* **About this exercise**: Go to the line holding "Refunds & Returns" in the data below. Return it and each line after it through the last, exactly, and skip the pictures.

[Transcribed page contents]

.....

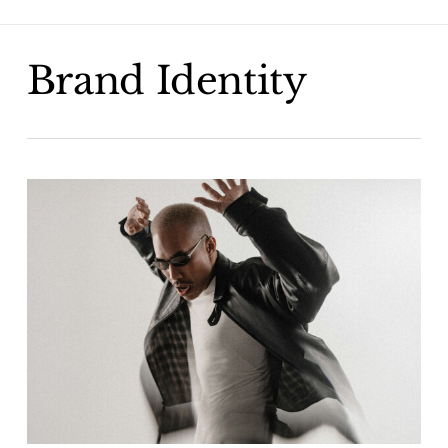
Skip
to
main
Brand Identity
content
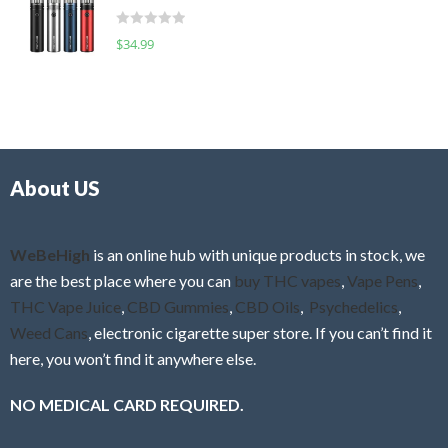
t
d
o
R
$
34.99
0
f
a
o
5
t
u
e
t
d
o
0
f
o
5
About US
u
t
o
f
WeBeHigh
is an online hub with unique products in stock, we
5
are the best place where you can
buy THC vapes
,
Vape Pens
,
THC Vape Juice
,
CBD Gummies
,
CBD Oils
,
Psychedelics
,
Weed Cans
, electronic cigarette super store. If you can’t find it
here, you won’t find it anywhere else.
NO MEDICAL CARD REQUIRED.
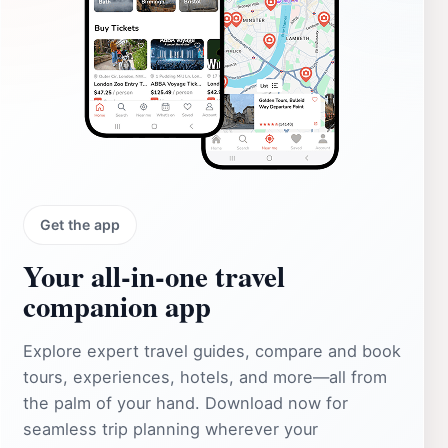
Get the app
Your all‑in‑one travel
companion app
Explore expert travel guides, compare and book
tours, experiences, hotels, and more—all from
the palm of your hand. Download now for
seamless trip planning wherever your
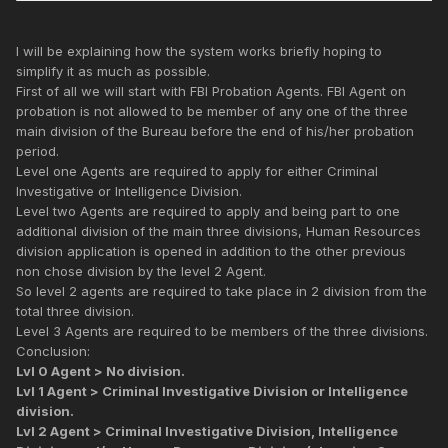
I will be explaining how the system works briefly hoping to
simplify it as much as possible.
First of all we will start with FBI Probation Agents. FBI Agent on
probation is not allowed to be member of any one of the three
main division of the Bureau before the end of his/her probation
period.
Level one Agents are required to apply for either Criminal
Investigative or Intelligence Division.
Level two Agents are required to apply and being part to one
additional division of the main three divisions, Human Resources
division application is opened in addition to the other previous
non chose division by the level 2 Agent.
So level 2 agents are required to take place in 2 division from the
total three division.
Level 3 Agents are required to be members of the three divisions.
Conclusion:
Lvl 0 Agent > No division.
Lvl 1 Agent > Criminal Investigative Division or Intelligence
division.
Lvl 2 Agent > Criminal Investigative Division, Intelligence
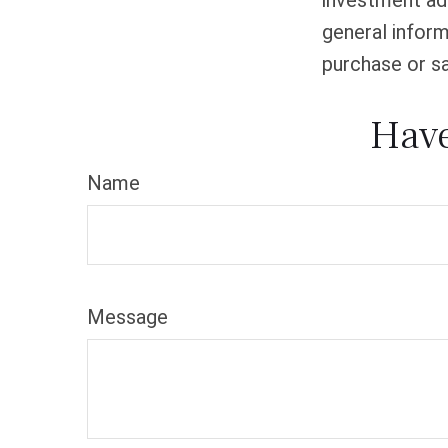
investment adv
general inform
purchase or sa
Have
Name
Message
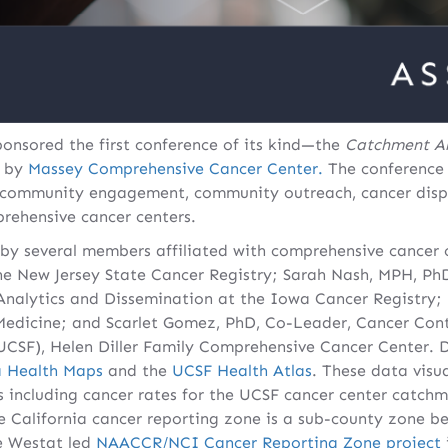
onsored the first conference of its kind—the
Catchment A
d by
Massey Comprehensive Cancer Center.
The conference
n community engagement, community outreach, cancer dispa
rehensive cancer centers.
y several members affiliated with comprehensive cancer c
 the New Jersey State Cancer Registry; Sarah Nash, MPH,
 Analytics and Dissemination at the Iowa Cancer Registry
 Medicine; and Scarlet Gomez, PhD, Co-Leader, Cancer Cont
(UCSF), Helen Diller Family Comprehensive Cancer Center.
a Health Maps
and the
UCSF Health Atlas
. These data visu
cs including cancer rates for the UCSF cancer center catchm
e California cancer reporting zone is a sub-county zone be
he Westat led
NAACCR/NCI Cancer Reporting Zone project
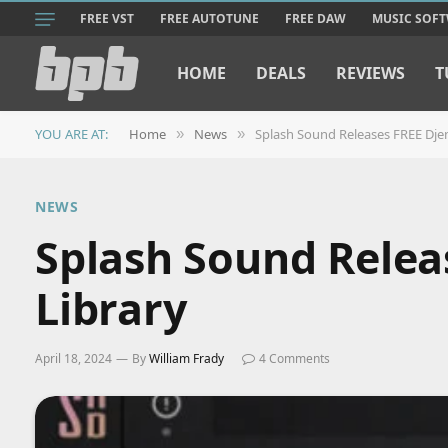
FREE VST
FREE AUTOTUNE
FREE DAW
MUSIC SOF
HOME
DEALS
REVIEWS
T
YOU ARE AT:
Home
News
Splash Sound Releases FREE Dje
»
»
NEWS
Splash Sound Rele
Library
April 18, 2024
By
William Frady
4 Comments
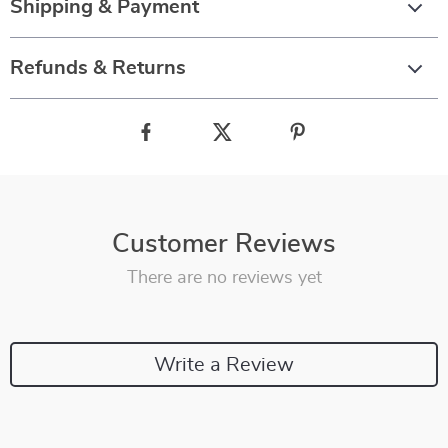
Shipping & Payment
Refunds & Returns
Customer Reviews
There are no reviews yet
Write a Review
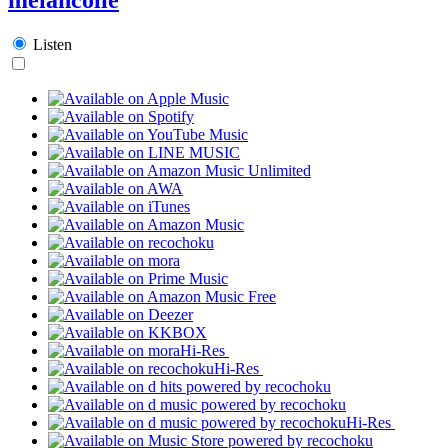
Listen
Hi-Res
Hi-Res
Hi-Res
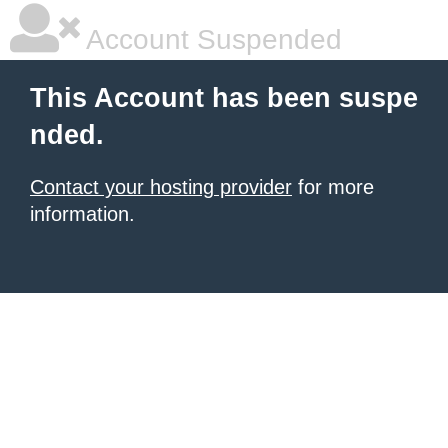
Account Suspended
This Account has been suspe
nded.
Contact your hosting provider
for more
information.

.....

* **Solution to the problem**:
Refunds & Returns
Customer Reviews
There are no reviews yet
Write a Review
Listen
Hi-Res
Hi-Res
Hi-Res
Account Suspended
This Account has been suspe
nded.
Contact your hosting provider
for more
information.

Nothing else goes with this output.